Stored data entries
▼

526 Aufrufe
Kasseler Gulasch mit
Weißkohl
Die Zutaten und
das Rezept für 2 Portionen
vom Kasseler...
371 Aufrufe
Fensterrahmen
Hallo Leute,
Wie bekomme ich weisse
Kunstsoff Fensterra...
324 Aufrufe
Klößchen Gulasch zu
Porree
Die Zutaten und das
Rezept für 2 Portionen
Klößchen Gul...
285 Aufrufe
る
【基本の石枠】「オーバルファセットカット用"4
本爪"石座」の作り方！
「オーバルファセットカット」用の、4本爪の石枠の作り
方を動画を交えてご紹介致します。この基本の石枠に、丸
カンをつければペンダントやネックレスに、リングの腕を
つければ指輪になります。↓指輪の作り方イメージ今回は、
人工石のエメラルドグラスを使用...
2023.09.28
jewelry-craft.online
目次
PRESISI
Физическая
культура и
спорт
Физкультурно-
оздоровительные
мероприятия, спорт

▲
▼

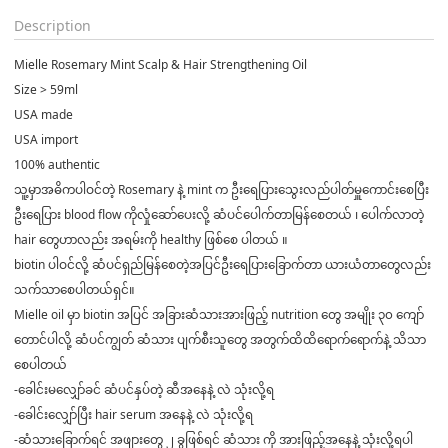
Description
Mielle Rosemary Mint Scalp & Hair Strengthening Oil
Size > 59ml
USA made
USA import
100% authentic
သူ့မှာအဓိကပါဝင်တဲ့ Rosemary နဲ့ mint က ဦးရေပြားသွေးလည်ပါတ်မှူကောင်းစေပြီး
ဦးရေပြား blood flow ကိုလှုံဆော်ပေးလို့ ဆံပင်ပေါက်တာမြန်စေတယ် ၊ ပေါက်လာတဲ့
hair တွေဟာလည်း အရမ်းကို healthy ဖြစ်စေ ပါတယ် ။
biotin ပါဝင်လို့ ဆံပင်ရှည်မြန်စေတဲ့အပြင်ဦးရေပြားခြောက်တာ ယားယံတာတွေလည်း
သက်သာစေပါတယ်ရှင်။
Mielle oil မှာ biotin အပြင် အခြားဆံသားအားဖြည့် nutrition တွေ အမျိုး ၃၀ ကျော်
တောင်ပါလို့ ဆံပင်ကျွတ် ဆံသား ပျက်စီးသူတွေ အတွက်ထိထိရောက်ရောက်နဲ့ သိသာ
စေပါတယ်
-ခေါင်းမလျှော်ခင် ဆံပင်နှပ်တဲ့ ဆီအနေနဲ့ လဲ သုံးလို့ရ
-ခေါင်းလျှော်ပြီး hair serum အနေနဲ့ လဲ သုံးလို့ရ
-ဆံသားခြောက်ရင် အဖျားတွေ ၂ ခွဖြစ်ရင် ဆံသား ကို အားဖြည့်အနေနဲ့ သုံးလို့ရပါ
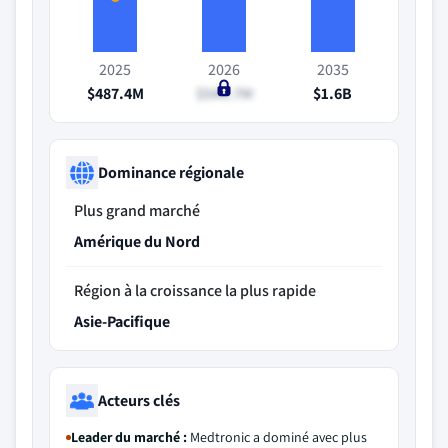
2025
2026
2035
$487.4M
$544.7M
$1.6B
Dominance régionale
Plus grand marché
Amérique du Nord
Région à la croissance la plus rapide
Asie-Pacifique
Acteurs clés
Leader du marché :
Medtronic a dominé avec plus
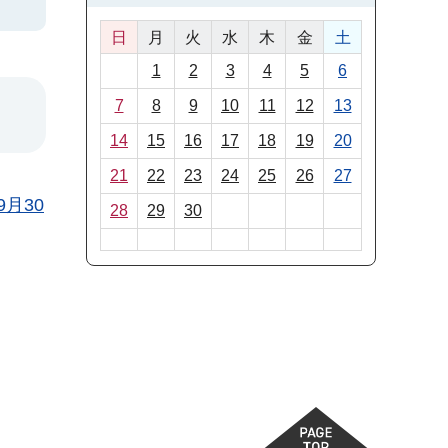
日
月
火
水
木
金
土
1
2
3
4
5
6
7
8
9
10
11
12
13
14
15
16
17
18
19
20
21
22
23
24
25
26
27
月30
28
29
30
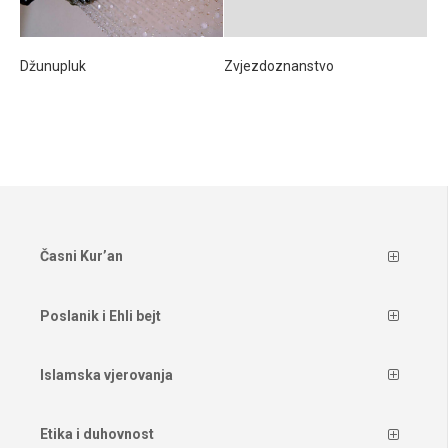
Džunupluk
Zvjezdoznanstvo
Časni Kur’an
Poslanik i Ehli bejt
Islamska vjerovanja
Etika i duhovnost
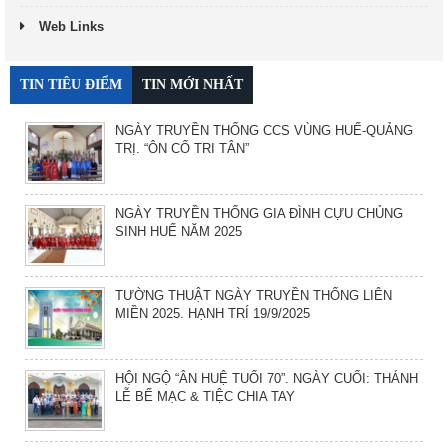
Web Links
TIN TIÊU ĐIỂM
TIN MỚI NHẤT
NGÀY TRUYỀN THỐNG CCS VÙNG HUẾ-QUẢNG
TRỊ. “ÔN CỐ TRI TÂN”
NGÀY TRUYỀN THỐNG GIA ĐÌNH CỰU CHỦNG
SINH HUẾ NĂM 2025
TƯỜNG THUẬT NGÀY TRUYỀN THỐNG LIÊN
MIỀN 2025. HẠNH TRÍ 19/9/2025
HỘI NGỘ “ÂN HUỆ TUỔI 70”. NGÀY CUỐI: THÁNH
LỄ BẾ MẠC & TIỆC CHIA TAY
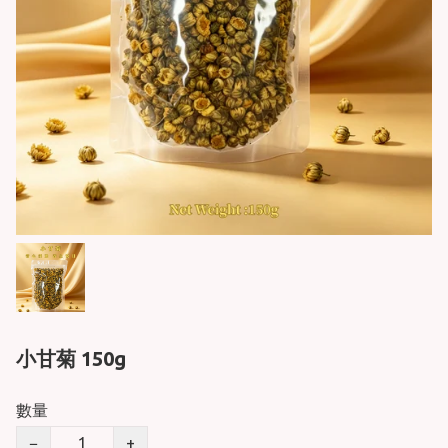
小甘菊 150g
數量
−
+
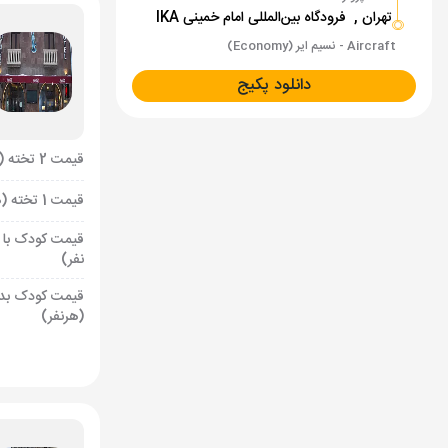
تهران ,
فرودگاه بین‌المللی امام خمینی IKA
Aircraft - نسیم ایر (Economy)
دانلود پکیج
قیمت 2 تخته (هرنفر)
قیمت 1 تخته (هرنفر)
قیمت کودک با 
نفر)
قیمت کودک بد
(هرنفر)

▲

● Exercise requirements
Lines from the records above that hold "Rezept" are the ones to list.

● Solution below
das Rezept für 2 Portionen
Rezept für 2 Portionen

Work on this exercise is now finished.